##### Input data

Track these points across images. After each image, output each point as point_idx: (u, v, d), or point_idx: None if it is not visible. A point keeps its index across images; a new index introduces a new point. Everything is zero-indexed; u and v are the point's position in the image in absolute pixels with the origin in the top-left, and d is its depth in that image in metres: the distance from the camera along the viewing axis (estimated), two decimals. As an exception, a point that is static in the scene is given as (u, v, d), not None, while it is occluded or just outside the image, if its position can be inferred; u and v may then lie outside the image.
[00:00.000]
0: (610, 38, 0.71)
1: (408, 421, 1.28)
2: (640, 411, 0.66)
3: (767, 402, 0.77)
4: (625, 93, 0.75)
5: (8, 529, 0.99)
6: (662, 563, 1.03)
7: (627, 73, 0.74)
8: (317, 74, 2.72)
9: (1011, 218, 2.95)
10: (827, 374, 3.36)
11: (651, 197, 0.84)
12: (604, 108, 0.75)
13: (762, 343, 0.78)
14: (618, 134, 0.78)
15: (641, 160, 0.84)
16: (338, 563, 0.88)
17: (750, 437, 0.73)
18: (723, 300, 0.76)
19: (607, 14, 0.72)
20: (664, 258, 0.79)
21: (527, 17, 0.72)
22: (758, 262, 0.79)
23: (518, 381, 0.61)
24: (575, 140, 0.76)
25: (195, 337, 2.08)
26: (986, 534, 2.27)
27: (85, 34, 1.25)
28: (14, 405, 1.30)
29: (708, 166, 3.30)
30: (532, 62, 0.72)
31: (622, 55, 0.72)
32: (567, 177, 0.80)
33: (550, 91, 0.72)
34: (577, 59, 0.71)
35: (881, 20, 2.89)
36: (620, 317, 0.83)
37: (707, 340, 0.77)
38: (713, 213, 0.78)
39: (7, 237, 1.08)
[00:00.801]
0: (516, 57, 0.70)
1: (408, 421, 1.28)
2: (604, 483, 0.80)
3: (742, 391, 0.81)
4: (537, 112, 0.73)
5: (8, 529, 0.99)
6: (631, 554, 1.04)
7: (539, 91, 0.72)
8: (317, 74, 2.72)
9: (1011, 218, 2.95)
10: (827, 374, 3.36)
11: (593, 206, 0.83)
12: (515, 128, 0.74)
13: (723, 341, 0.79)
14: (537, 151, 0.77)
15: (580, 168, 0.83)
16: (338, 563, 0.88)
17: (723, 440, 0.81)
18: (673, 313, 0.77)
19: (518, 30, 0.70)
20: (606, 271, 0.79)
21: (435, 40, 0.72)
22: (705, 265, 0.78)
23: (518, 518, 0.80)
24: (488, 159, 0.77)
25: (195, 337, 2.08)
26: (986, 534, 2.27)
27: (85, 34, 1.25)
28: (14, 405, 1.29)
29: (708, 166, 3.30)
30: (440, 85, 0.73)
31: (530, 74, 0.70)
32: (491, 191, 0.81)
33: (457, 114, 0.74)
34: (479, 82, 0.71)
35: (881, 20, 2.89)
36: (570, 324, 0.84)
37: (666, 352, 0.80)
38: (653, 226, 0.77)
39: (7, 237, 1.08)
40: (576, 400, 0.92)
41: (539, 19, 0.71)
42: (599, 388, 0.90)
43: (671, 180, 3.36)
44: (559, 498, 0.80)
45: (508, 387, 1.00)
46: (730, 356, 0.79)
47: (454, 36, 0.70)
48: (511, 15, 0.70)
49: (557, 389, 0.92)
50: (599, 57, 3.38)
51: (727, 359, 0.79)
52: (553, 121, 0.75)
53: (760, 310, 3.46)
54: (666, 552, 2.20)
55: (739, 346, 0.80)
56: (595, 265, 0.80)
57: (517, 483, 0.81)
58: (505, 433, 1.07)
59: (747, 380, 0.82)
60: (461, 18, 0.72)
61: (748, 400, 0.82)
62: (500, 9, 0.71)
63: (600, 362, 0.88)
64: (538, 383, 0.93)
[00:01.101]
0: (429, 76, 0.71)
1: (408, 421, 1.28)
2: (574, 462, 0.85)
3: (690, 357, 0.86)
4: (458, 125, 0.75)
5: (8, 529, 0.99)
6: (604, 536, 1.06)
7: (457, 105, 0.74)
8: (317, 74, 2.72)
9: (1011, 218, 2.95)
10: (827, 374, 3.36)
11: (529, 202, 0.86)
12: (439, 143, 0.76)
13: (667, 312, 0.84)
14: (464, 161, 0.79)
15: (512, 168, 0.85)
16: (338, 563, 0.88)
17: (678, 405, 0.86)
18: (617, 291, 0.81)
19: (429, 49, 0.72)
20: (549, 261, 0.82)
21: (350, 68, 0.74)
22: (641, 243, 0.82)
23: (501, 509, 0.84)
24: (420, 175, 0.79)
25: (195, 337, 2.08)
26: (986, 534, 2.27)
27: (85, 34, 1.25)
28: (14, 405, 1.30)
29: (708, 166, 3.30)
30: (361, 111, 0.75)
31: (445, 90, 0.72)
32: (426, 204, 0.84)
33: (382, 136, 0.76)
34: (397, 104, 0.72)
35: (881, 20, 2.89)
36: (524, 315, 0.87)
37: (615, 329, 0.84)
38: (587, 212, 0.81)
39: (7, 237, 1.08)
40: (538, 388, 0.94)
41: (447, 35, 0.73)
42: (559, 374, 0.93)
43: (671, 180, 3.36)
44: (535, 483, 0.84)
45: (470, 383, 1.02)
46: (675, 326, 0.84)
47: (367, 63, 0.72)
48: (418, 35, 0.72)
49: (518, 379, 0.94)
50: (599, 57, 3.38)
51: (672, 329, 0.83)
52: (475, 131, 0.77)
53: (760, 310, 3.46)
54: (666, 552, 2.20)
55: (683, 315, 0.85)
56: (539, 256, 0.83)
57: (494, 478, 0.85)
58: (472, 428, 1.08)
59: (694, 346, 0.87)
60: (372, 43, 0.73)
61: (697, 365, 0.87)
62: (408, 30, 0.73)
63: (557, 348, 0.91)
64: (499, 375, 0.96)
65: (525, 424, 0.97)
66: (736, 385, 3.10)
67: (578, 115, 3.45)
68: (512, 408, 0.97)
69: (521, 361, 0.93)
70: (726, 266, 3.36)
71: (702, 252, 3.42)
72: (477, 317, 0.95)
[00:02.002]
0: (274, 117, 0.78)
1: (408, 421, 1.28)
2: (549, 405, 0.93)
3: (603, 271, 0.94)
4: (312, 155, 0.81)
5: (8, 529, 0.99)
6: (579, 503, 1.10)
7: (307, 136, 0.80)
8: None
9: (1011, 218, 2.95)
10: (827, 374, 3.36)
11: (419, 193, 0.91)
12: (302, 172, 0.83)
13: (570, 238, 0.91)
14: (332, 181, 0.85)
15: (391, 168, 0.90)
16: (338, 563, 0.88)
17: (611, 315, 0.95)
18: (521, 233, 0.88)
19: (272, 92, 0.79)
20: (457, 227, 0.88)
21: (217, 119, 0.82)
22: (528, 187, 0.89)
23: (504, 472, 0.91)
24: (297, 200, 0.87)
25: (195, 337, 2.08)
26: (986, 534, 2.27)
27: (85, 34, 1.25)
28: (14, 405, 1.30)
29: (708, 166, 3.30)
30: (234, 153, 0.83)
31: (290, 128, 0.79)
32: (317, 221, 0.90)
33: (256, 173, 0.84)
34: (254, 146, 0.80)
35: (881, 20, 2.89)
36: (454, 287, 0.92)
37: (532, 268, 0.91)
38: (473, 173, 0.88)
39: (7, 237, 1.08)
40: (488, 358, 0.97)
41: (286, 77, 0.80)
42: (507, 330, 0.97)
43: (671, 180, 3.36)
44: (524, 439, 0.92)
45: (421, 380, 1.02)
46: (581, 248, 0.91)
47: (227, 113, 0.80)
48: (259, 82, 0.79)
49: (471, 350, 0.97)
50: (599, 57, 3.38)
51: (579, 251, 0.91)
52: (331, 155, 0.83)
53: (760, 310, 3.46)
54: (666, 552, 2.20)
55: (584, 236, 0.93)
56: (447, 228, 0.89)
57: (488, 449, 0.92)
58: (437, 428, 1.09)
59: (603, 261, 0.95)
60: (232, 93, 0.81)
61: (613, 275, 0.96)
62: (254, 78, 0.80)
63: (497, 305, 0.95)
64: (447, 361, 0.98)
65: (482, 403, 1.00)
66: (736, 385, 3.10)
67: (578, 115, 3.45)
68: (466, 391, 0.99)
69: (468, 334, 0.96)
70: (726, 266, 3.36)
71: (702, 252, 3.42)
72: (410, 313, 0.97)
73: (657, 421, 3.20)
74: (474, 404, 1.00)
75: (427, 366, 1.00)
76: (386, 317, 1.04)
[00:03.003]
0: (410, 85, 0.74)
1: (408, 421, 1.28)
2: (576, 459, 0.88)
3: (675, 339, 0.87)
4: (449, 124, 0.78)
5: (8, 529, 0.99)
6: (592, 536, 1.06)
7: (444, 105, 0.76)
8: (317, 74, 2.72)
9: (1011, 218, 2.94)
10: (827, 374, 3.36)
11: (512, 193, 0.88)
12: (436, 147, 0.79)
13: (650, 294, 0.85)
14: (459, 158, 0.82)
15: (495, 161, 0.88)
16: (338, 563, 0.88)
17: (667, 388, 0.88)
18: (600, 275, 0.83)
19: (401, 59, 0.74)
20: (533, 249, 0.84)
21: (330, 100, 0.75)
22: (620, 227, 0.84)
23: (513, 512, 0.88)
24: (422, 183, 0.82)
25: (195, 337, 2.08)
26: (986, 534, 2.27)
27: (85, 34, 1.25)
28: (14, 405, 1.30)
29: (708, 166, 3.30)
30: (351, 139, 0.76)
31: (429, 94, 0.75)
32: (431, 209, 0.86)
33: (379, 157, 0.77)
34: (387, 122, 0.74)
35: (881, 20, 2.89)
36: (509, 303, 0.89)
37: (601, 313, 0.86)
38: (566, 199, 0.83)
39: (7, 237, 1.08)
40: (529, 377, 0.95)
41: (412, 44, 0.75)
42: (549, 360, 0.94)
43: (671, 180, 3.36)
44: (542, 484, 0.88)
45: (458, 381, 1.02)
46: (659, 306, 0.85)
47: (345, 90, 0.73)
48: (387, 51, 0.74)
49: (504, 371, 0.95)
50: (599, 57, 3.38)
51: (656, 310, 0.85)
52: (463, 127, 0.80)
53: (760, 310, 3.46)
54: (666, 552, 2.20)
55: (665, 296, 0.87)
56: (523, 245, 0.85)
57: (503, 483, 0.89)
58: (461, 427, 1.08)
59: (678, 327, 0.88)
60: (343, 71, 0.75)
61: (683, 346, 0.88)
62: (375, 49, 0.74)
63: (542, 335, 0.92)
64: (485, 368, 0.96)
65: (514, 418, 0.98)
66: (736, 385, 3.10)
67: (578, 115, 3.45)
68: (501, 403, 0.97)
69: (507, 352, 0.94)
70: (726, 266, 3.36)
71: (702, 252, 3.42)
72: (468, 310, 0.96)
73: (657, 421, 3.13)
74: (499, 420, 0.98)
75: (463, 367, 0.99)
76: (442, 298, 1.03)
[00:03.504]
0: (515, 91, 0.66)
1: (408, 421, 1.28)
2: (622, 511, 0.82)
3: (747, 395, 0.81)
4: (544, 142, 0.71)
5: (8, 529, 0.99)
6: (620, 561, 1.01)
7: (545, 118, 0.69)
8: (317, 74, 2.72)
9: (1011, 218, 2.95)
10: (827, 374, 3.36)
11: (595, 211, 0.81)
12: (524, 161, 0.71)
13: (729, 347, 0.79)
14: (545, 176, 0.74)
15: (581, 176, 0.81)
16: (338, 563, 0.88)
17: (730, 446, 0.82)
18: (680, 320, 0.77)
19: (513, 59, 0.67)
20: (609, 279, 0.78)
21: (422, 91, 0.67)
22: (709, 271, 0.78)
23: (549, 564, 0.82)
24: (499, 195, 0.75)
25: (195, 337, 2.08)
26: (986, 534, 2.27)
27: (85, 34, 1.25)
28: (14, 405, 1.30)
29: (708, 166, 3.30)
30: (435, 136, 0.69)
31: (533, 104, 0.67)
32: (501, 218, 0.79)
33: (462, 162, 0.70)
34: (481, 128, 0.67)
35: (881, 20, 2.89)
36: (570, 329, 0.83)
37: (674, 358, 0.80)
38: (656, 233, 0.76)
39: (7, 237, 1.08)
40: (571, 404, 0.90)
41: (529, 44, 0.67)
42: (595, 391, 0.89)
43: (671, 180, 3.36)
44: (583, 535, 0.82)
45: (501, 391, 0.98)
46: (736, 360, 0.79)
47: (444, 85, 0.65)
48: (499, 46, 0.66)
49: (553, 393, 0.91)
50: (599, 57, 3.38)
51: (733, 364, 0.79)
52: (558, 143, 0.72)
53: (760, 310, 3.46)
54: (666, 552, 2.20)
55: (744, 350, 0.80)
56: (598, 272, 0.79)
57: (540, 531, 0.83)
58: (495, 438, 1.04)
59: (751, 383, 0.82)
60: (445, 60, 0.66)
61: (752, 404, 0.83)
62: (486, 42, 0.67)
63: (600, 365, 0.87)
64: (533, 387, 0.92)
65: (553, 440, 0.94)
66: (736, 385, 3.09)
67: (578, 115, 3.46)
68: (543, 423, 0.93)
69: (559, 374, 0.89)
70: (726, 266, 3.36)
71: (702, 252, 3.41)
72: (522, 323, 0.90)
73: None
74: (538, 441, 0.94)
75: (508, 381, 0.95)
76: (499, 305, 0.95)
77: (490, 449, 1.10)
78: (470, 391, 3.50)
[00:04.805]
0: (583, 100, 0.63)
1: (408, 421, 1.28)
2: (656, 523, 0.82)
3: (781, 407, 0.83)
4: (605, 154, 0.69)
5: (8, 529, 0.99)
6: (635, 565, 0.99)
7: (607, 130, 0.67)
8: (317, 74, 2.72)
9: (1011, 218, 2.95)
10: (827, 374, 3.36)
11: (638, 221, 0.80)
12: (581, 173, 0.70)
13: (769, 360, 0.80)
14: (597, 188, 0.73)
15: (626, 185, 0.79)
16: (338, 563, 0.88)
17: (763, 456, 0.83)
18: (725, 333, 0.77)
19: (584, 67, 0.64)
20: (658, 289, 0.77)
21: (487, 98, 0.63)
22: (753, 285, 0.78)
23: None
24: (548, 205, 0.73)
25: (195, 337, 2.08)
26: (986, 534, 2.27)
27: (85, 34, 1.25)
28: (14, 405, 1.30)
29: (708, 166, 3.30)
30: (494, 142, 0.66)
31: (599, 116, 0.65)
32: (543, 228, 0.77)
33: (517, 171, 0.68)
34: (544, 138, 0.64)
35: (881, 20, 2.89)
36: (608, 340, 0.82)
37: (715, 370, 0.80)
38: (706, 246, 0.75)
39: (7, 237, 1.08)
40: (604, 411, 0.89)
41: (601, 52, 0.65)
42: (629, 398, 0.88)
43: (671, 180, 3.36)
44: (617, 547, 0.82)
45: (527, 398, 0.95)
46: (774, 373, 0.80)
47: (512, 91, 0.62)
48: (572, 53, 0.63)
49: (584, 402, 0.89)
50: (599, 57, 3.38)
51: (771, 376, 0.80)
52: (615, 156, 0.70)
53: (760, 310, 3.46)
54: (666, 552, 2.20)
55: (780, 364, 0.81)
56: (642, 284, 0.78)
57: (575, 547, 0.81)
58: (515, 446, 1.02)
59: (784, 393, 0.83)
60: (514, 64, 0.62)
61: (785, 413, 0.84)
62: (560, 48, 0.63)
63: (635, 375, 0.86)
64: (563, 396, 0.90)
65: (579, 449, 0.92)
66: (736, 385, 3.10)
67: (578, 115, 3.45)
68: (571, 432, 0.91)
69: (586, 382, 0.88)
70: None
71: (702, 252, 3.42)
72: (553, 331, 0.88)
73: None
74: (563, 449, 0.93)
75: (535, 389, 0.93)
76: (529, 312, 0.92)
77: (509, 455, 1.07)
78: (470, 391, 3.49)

##########

What you will do: Beginning at the line above that contains "23: (518, 381, 0.61)", return each line exactly through the line that contains "63: (600, 362, 0.88)", and no others.

Completed task:
23: (518, 381, 0.61)
24: (575, 140, 0.76)
25: (195, 337, 2.08)
26: (986, 534, 2.27)
27: (85, 34, 1.25)
28: (14, 405, 1.30)
29: (708, 166, 3.30)
30: (532, 62, 0.72)
31: (622, 55, 0.72)
32: (567, 177, 0.80)
33: (550, 91, 0.72)
34: (577, 59, 0.71)
35: (881, 20, 2.89)
36: (620, 317, 0.83)
37: (707, 340, 0.77)
38: (713, 213, 0.78)
39: (7, 237, 1.08)
[00:00.801]
0: (516, 57, 0.70)
1: (408, 421, 1.28)
2: (604, 483, 0.80)
3: (742, 391, 0.81)
4: (537, 112, 0.73)
5: (8, 529, 0.99)
6: (631, 554, 1.04)
7: (539, 91, 0.72)
8: (317, 74, 2.72)
9: (1011, 218, 2.95)
10: (827, 374, 3.36)
11: (593, 206, 0.83)
12: (515, 128, 0.74)
13: (723, 341, 0.79)
14: (537, 151, 0.77)
15: (580, 168, 0.83)
16: (338, 563, 0.88)
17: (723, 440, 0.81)
18: (673, 313, 0.77)
19: (518, 30, 0.70)
20: (606, 271, 0.79)
21: (435, 40, 0.72)
22: (705, 265, 0.78)
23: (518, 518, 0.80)
24: (488, 159, 0.77)
25: (195, 337, 2.08)
26: (986, 534, 2.27)
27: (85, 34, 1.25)
28: (14, 405, 1.29)
29: (708, 166, 3.30)
30: (440, 85, 0.73)
31: (530, 74, 0.70)
32: (491, 191, 0.81)
33: (457, 114, 0.74)
34: (479, 82, 0.71)
35: (881, 20, 2.89)
36: (570, 324, 0.84)
37: (666, 352, 0.80)
38: (653, 226, 0.77)
39: (7, 237, 1.08)
40: (576, 400, 0.92)
41: (539, 19, 0.71)
42: (599, 388, 0.90)
43: (671, 180, 3.36)
44: (559, 498, 0.80)
45: (508, 387, 1.00)
46: (730, 356, 0.79)
47: (454, 36, 0.70)
48: (511, 15, 0.70)
49: (557, 389, 0.92)
50: (599, 57, 3.38)
51: (727, 359, 0.79)
52: (553, 121, 0.75)
53: (760, 310, 3.46)
54: (666, 552, 2.20)
55: (739, 346, 0.80)
56: (595, 265, 0.80)
57: (517, 483, 0.81)
58: (505, 433, 1.07)
59: (747, 380, 0.82)
60: (461, 18, 0.72)
61: (748, 400, 0.82)
62: (500, 9, 0.71)
63: (600, 362, 0.88)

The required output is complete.